Ireland’s four million voters will head to the polls on February 26, after its Prime Minister, Enda Kenny, called general elections. Kenny, who heads a coalition government between his Fine Gael party and Labour, will be seeking his second five-year term. According to opinion polls, Fine Gael is on course to hold its position as the largest party in the Republic of Ireland’s parliament in Dublin, but will likely have to rely on Labour again to form a government.

That Kenny is in such a position is remarkable, given that he has been at the helm to deliver a tough austerity medicine dictated to the previous Fianna Fail-led government by the European Union, the European Central Bank and the International Monetary Fund as conditions for a 90 billion euro (Dh368.69 billion) bailout when its banking system virtually collapsed. That financial meltdown came as a result of the global crisis and exposed the over-extended positions of the banks in the then red-hot Irish property market. That collapse saw house values halved overnight, tens of thousands left with negative equity and unemployment soar to 15 per cent.

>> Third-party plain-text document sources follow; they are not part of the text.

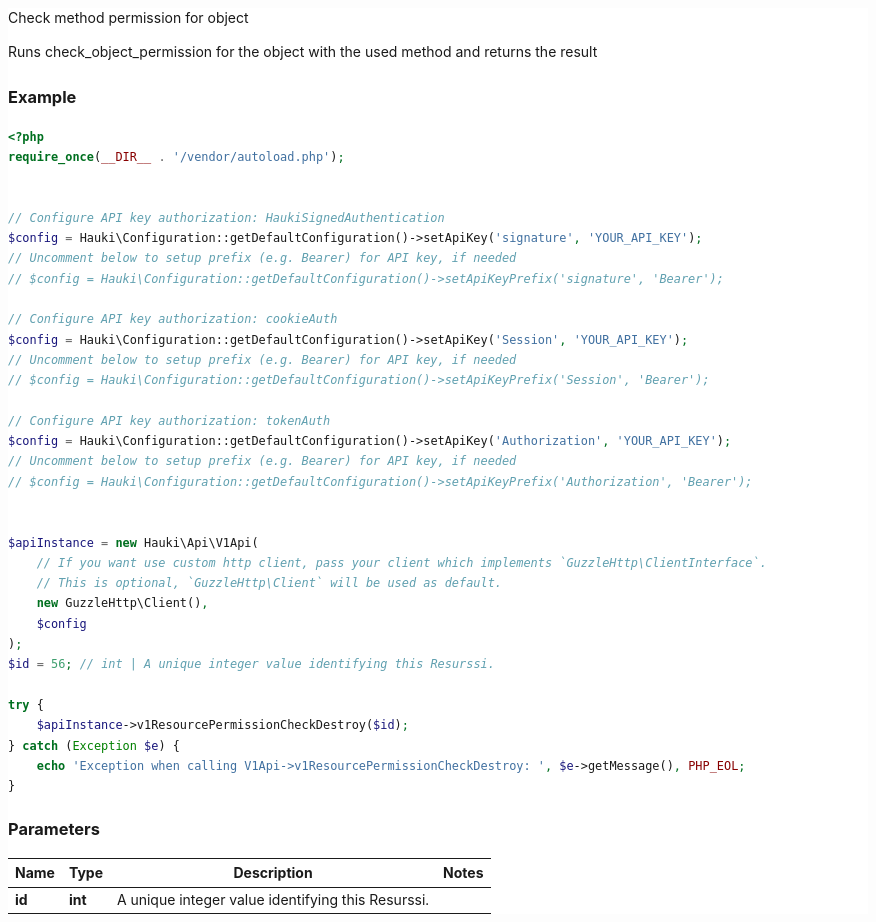 Check method permission for object

Runs check_object_permission for the object with the used method and returns the result

### Example

```php
<?php
require_once(__DIR__ . '/vendor/autoload.php');


// Configure API key authorization: HaukiSignedAuthentication
$config = Hauki\Configuration::getDefaultConfiguration()->setApiKey('signature', 'YOUR_API_KEY');
// Uncomment below to setup prefix (e.g. Bearer) for API key, if needed
// $config = Hauki\Configuration::getDefaultConfiguration()->setApiKeyPrefix('signature', 'Bearer');

// Configure API key authorization: cookieAuth
$config = Hauki\Configuration::getDefaultConfiguration()->setApiKey('Session', 'YOUR_API_KEY');
// Uncomment below to setup prefix (e.g. Bearer) for API key, if needed
// $config = Hauki\Configuration::getDefaultConfiguration()->setApiKeyPrefix('Session', 'Bearer');

// Configure API key authorization: tokenAuth
$config = Hauki\Configuration::getDefaultConfiguration()->setApiKey('Authorization', 'YOUR_API_KEY');
// Uncomment below to setup prefix (e.g. Bearer) for API key, if needed
// $config = Hauki\Configuration::getDefaultConfiguration()->setApiKeyPrefix('Authorization', 'Bearer');


$apiInstance = new Hauki\Api\V1Api(
    // If you want use custom http client, pass your client which implements `GuzzleHttp\ClientInterface`.
    // This is optional, `GuzzleHttp\Client` will be used as default.
    new GuzzleHttp\Client(),
    $config
);
$id = 56; // int | A unique integer value identifying this Resurssi.

try {
    $apiInstance->v1ResourcePermissionCheckDestroy($id);
} catch (Exception $e) {
    echo 'Exception when calling V1Api->v1ResourcePermissionCheckDestroy: ', $e->getMessage(), PHP_EOL;
}
```

### Parameters

Name | Type | Description  | Notes
------------- | ------------- | ------------- | -------------
 **id** | **int**| A unique integer value identifying this Resurssi. |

Kenny stubbornly stuck to the austerity programme, cutting spending, hiking taxes, slashing social programmes and introducing service charges on water and other basic necessities. Now, five years on, the Irish economy is booming, its government bonds are strong, unemployment has dropped to the 8 per cent-mark, as Kenny oversees the fastest-growing economy in Europe. That growth, however, faces a threat with Britain, Ireland’s largest trading partner, threatening to leave the European Union. Kenny, for sure, will now be selling the stability message very loudly.